Я тихо ушел из квартиры — они не слышали меня — и ждал его в подъезде где-то часа четыре. Я начал бить его, я бы его убил. Но он убежал. А она потом вышла замуж за одного моего приятеля. Он любил ее еще со школы… Ей ничего не оставалось делать, потому что тогда не разрешали абортов. И родила мальчика. От него, от этого негодяя. Понимаете? А ведь она была честным человеком. Честный же человек, совершивший подлость, ищет искупления. А она вольно или невольно — мне где-то очень трудно судить об этом — совершила три подлости: с ним, со мной и с моим другом, который ничего не знает до сих пор. И вот в прошлом году, летом, она нашла искупление во время маршрута георазведки по горному Вилюю.
— Понятно. Я, конечно, н-нигде не буду записывать этого. Но мне нужно ее имя.
— Зачем?
— Для будущего. И за п-прошлое.
— Ее звали Ляля. Доброе имя, правда? Очень нежное и простое.
Кодицкий долго зашнуровывал ботинок, а потом, продолжая шнуровать, сказал:
— Вот все, что я могу сказать вам. Все остальное будет просто ненавистью. Я бы убил его тогда, но он убежал из дома. Я караулил его неделю, а потом уехал в тайгу. Из-за этого я кончил институт на полтора года позже остальных. Сегодня вы меня застали случайно: я в Москве бываю не больше месяца в году… Сейчас готовлюсь пройти по Вилюю: в прошлый раз у них ничего не вышло, она там погибла, так, может быть, мне повезет.
— Большая
Кодицкий кончил шнуровать ботинок и ответил, усмехнувшись:
— Там видно будет.
— Но Шрезеля вы с собой не возьмете?
— Аппарат у вас четко работает…
— Иначе бы за что деньги платить?
— Нет, я не возьму Шрезеля. К нему-то ведь я ничего не имею.
Опознают
Ленька сидел в коридоре управления и уже в сотый раз считал количество трещин на паркетинах. Он сбивался, начинал снова, доходил до полусотни, но цифры мешались у него в голове. Он считал для того, чтобы не думать о том, как завтра в школе, утром, в восемь часов, начнется экзамен на аттестат зрелости по литературе. Но он обманывал себя, высчитывая трещины на паркетинах. Он все время думал об этом солнечном утре, о партах, которые пахли свежей краской, о Льве — торжественном и чопорном, и о малышах, которые обычно преподносят цветы десятиклассникам, смущаясь при этом и наступая друг другу на ноги.
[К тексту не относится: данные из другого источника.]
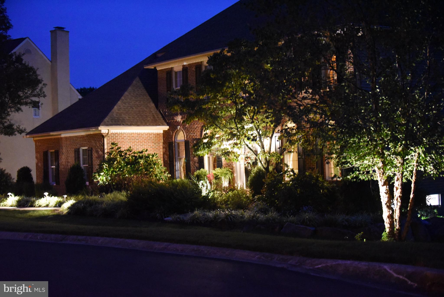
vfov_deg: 19.5
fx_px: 864
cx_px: 222
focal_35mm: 70
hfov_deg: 28.8
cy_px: 148
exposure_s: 1/15
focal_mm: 70
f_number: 2.8
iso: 12800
Он вдруг вспомнил, словно увидел кинокадры, тот сентябрьский день, когда отец привел его в школу. Он не помнил себя, он только мог себя представить — маленького, в длинной серой гимнастерке, перетянутой поясом, который все время сползал с живота. Но он точно помнил отца — у него были холодные пальцы, когда он сжимал Ленькину маленькую руку, подводя его к торжественной линейке первоклассников. День тогда был совсем летний, и осень угадывалась только в том, как высверкивали паутинки, попадая в переливы белого солнца.
«Ну, сынка, иди, — сказал отец, — иди и не бойся…»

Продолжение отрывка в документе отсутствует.